Frustrated at the BCCI's impotence, the Supreme Court sacked Thakur and the then secretary of the board Ajay Shirke on January 2 this year and also served a show-cause notice to Thakur for asking the ICC to intervene and put to halt the 'judicial interference' in the board's matters.
Every office bearer is paid INR 20,000 for each working day and INR 30,000 per day for a board meeting. For an overseas trip, the allowance is pegged at US$ 750. The aforementioned sum did not include other reimbursements such as the INR 3,93,319 claimed by Choudhary as other expenses, INR 13,51,061 as stay charges and INR 43,000 as the phone bill.
In comparison, Chaudhary reported INR 2,37,145 as his phone bill, INR 3, 41,603 as other expenses, INR 11, 03,893 as stay charges, and INR 91,877 as credit card expenses.

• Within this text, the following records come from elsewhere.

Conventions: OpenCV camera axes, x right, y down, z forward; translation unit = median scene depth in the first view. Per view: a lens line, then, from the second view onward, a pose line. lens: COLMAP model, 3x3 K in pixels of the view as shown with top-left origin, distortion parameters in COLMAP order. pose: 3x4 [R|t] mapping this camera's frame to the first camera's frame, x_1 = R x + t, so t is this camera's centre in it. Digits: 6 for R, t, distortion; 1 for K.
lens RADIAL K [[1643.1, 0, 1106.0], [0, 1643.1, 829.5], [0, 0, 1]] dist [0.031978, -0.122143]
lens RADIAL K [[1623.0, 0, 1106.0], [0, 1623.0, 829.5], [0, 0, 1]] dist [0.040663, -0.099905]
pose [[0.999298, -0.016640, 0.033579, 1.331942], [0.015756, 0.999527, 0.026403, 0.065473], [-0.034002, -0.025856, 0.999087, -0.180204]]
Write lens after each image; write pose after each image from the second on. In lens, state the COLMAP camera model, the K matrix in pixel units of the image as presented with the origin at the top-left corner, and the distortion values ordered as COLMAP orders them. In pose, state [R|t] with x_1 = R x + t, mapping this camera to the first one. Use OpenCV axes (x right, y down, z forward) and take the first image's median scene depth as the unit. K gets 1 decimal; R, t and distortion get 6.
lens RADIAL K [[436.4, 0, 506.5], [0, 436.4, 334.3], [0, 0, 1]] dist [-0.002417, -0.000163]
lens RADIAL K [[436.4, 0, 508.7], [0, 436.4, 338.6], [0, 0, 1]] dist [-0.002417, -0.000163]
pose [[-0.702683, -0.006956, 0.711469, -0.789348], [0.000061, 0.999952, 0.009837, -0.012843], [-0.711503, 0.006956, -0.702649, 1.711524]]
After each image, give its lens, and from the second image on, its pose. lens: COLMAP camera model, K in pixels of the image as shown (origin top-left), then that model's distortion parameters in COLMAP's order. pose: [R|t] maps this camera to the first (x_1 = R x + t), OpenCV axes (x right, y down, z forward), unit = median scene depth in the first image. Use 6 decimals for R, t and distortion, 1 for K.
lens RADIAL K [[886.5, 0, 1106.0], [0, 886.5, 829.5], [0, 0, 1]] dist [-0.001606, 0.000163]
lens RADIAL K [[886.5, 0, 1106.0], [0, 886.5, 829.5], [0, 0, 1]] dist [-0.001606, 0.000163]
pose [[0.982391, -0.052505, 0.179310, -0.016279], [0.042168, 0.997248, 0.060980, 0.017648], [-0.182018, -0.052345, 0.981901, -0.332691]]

Thakur had claimed INR 1, 81,172 as credit card expenses and INR 4, 20,463 as stay charges.
It wasn't just the office bearers who received these perks. Their assistants have also received allowances although they have been on the payrolls of the BCCI. The CoA did not explicitly object to these allowances and reimbursements but raised questions over the board's inability to implement the reforms related to the board's professional management.
According to the Lodha recommendations, the day-to-day functions of the board were to be overseen by the CEO Rahul Johri whereas policy-making was the burden of the nine-member Apex Council, which includes three elected office bearers.
The panel had asked for a clear demarcation of roles of the CEO and the Apex Council on the lines of the widely-observed practices in other cricket bodies such as the ICC, the ECB, and CA.
Without raising objections to the huge sums being spent on select office bearers, the CoA has brought to the fore the money-business of the BCCI and the extravagant amount being spent on its officials.
All this while, these officials have failed to perform the task they were appointed for in the first place as the BCCI old guard continues to roadblock the implementation of the reforms more than a year after the Supreme Court's original verdict.
To put things in perspective, a Grade A cricketer on the BCCI's list of contract players is paid a sum of INR 2 crore per annum. Whether or not the office bearers -- and that too just four of them -- deserve to be paid approximately as much as, say, the captain of the Indian team, especially when the accountability on their part is unchecked is the question to be asked.